This is the world that Shawn and I built, and there is no place I’d rather live. It’s a long weekend. For a decent portion of the world, it’s easter weekend, but, since we don’t subscribe to christian or catholic belief systems, for us, it’s just bonus family time. And it’s been wonderful. I’ve texted with both of my older children who no longer live at home, I’ve talked to one of my sisters and my sisters in law, but it’s what we’ve shared together that really makes me proud of the family we have built.
I love that we still do so many things as a family. Grocery shopping, clean up the yard, laugh, cook, clean, watch movies in a snuggled heap in the basement. Even shave the dogs fur, we did in a cluster in the bathroom. A hilarious chore in which Kermit the dog shed his fur and we all began to wear it. He now, by the way, resembles a baby goat and is pouncing around the house like a crazed maniac as if the new lightness of weight is literally lifting him off the floor with each step.
I love that my middle daughter spent time yesterday helping me lay out fabric and cut a pattern for a dress. She wants me to teach her how to use the sewing machine, and I love that.
Earlier this week I teased my husband on Facebook that he should buy my ballet shoes (I’ve always wanted them) and today he ordered them. He gets my desire for things like this and he humours me because he loves me.
Friday we had a very serious talk with our girls about sex. They are 17 and nearly 19 and we run a fairly open household where no subject is forbidden. In this case, it was about how important communication is, how important it is to have a healthy relationship with your own body and not to feel shame as a first response to sexual health.
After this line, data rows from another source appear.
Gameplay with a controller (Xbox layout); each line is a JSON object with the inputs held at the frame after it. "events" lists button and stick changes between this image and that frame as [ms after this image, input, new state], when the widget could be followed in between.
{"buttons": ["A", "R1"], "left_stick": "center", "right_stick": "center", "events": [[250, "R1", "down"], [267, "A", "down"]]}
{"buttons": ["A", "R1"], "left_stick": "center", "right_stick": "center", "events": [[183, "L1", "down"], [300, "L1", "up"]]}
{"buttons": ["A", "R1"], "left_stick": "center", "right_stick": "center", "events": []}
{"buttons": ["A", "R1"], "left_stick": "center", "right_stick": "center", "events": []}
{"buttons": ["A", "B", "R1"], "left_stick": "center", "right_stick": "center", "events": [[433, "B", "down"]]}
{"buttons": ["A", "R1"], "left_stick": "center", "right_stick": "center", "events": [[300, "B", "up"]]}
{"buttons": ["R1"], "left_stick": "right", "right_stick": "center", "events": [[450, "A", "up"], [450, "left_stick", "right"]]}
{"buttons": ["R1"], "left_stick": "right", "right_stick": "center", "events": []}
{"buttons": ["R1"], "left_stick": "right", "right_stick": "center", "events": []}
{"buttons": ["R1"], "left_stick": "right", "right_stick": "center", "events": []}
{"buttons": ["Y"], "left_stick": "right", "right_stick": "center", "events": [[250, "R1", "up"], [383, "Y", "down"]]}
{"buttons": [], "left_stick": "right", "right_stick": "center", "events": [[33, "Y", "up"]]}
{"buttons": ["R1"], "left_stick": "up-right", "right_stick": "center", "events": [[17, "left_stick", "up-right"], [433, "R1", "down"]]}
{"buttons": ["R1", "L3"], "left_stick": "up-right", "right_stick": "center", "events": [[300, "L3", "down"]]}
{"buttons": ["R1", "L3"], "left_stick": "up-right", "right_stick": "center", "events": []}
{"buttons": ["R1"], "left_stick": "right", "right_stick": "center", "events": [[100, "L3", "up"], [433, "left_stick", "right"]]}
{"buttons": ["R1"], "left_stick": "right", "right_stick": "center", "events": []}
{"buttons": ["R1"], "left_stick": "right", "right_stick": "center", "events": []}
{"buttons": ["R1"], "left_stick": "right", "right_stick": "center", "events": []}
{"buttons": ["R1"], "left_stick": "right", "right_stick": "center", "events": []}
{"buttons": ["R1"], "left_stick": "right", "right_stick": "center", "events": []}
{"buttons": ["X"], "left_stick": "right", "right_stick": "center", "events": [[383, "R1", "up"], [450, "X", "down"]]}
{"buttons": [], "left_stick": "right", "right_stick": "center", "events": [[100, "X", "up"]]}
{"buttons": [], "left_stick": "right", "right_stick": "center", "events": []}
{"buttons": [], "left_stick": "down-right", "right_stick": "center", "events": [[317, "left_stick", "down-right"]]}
I grew up in a strict household that taught abstinence before all else, and I spent many years filled with shame about my body. It’s not what I want for our children. Thankfully we’ve been blessed with kids who are excellent self-advocators. Kids who know their worth, and conversations like the one we had Friday make me prouder than ever of what we’ve taught them.
Fridays talk during the day led to a talk Friday night. A girl at school with my two youngest was being cyber bullied by some boys. A couple of those boys, while not doing much of the actual bullying, we’re a part of the group chat and were contributing by way of “yeah” and “lol” comments. My youngest stood up to them. He called them out on their behaviour and spoke up. It’s takes a strong person to stand up to bullies and a stronger one to stand up to his friends, but again, the kinds of people we’ve raised our kids to be, and Shawn and I watched as our boy behaved as a man.
We’ve had such moments of pride this weekend and almost all of them revolved around our children and the people they’ve become, and are still becoming.
Yesterday afternoon as Shawn and I sat on our front porch in the sunshine, we shared more than one look across the porch. We are so lucky, we often tell one another. So lucky. It hasn’t always been easy, in fact sometimes it’s been downright painful and difficult, but all the pain and “hard” is worth it in the long run. Because this is the land we live in, the world we created, and I love every bit of it.